Even if the conductor says it was consensual — a typical defense — an intoxicated person cannot give consent under state law.
A big contradiction
Here’s the fishy part. Caltrain says that the allegations of assault were investigated by the San Mateo County Sheriff’s Department — which has the law enforcement contract for Caltrain — and the case was referred to the District Attorney’s office, which declined to prosecute.
But when the Post checked with Chief Deputy District Attorney Karen Guidotti, who handles sex crimes for the DA’s office, she said no such crime had been submitted for prosecution.
• What happened to this case?
The identity of the conductor is apparently known to Caltrain, because in a statement to the Post, Caltrain said “the individual named in the claim no longer works” for the contractor who provides conductors to the railroad.
• Has the suspected conductor’s DNA been compared to the DNA obtained during the examination of the woman?
• Was there any video of the incident?
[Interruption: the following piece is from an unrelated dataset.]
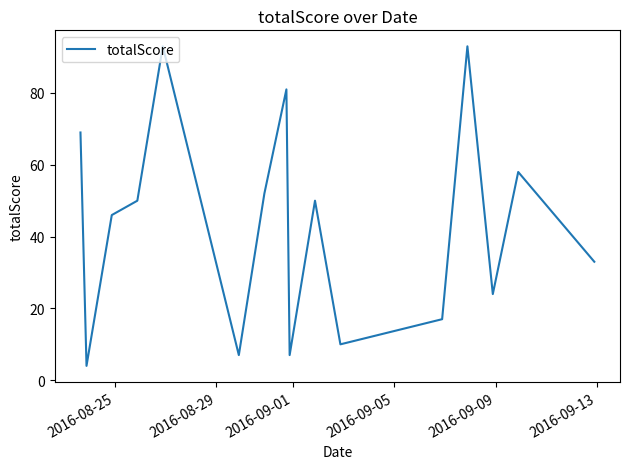

What is the minimum value shown in the chart?

4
Caltrain has a lot of surveillance cameras.
• Why, when the Post asked the Sheriff’s Department for information on this case, did they refer us to the PR department of Caltrain? Since Caltrain and its agents, such as the conductor, will be scrutinized in a criminal investigation, why should that agency be allowed to speak for law enforcement?
• Why was this reported rape kept under wraps by Caltrain and the sheriff’s office? Passengers have a right to know about safety issues such as a report of rape on a train.
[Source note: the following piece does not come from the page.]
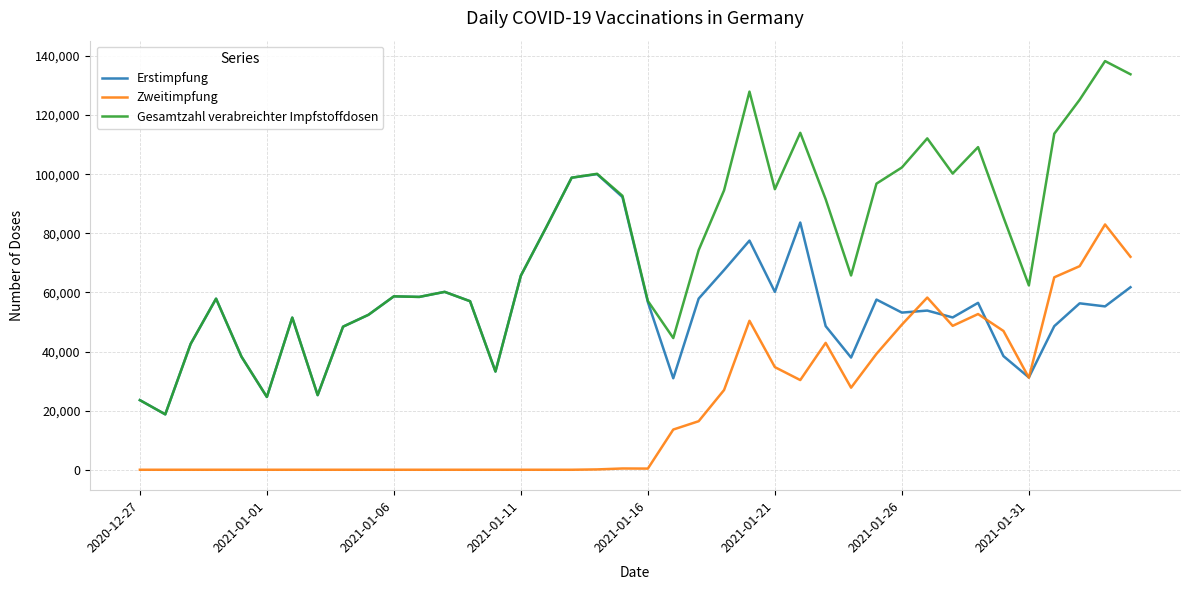

List the series in order of their overall mean, lowest first.

Zweitimpfung, Erstimpfung, Gesamtzahl verabreichter Impfstoffdosen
• Where are the #MeToo advocates who were angered by the lenient sentence given to Stanford swimmer Brock Turner? This case bears two troubling similarities to that of Turner. The victim was intoxicated, which made her an easier target. And the perpetrator got a light punishment, in this case the loss of a job, but no criminal prosecution.
Demand answers
The community ought to be turning up the heat on Caltrain and the San Mateo County Sheriff’s office, demanding answers.
Here’s a list of Caltrain’s board of directors:
• Redwood City Councilman Jeff Gee,
• Belmont City Councilman Charles Stone,
• San Mateo County Supervisor Dave Pine,
• Los Altos Councilwoman Jeannie Bruins,
• Santa Clara County Supervisor Cindy Chavez,
• San Jose Councilwoman Devora Davis,
• San Francisco MTA board member Cheryl Brinkman,
• San Francisco Supervisors appointee Gillian Gillett, and
• San Francisco Deputy Controller Monique Zmuda.
Nobody on this list is directly elected to Caltrain’s board. Most are elected to other posts and then appointed to the Caltrain board. Nonetheless, you can still demand that that they investigate this case, and if the allegations are true, make sure this never happens again on a Caltrain.
Editor Dave Price’s column appears on Mondays. His email address is [email protected].
Good on the Post for being the watchdog we need.
Ive taken those late-night trains and have been worried about the other passengers, who seem different from the commute crowd. Never worried about the conductors. There’s video cameras on these trains, so that should help solidify this woman’s story.
Caltrain has video of the view outward from the engineer’s cab to document collisions and other incidents. They’ve recently also added inward-facing video to serve as a cockpit recorder to document what the engineer was doing in the cab around the time of any incidents or crashes. Not sure if it that was operational yet in April of 2017 … also, that video may only record what occurred in the cab at the front of the train. (It sounds like this reported rape may have occurred in the rear-facing cab, which would have been dark and deserted since the engineer is always in the forward-facing cab.) Additionally, I do not believe Caltrain currently records or keeps video covering the passenger seating areas (such as BART now does after replacing all their ceiling-mounted decoy cameras with real ones).
Finally a real journalist. Poor thing. I hope this kick starts a thorough investigation.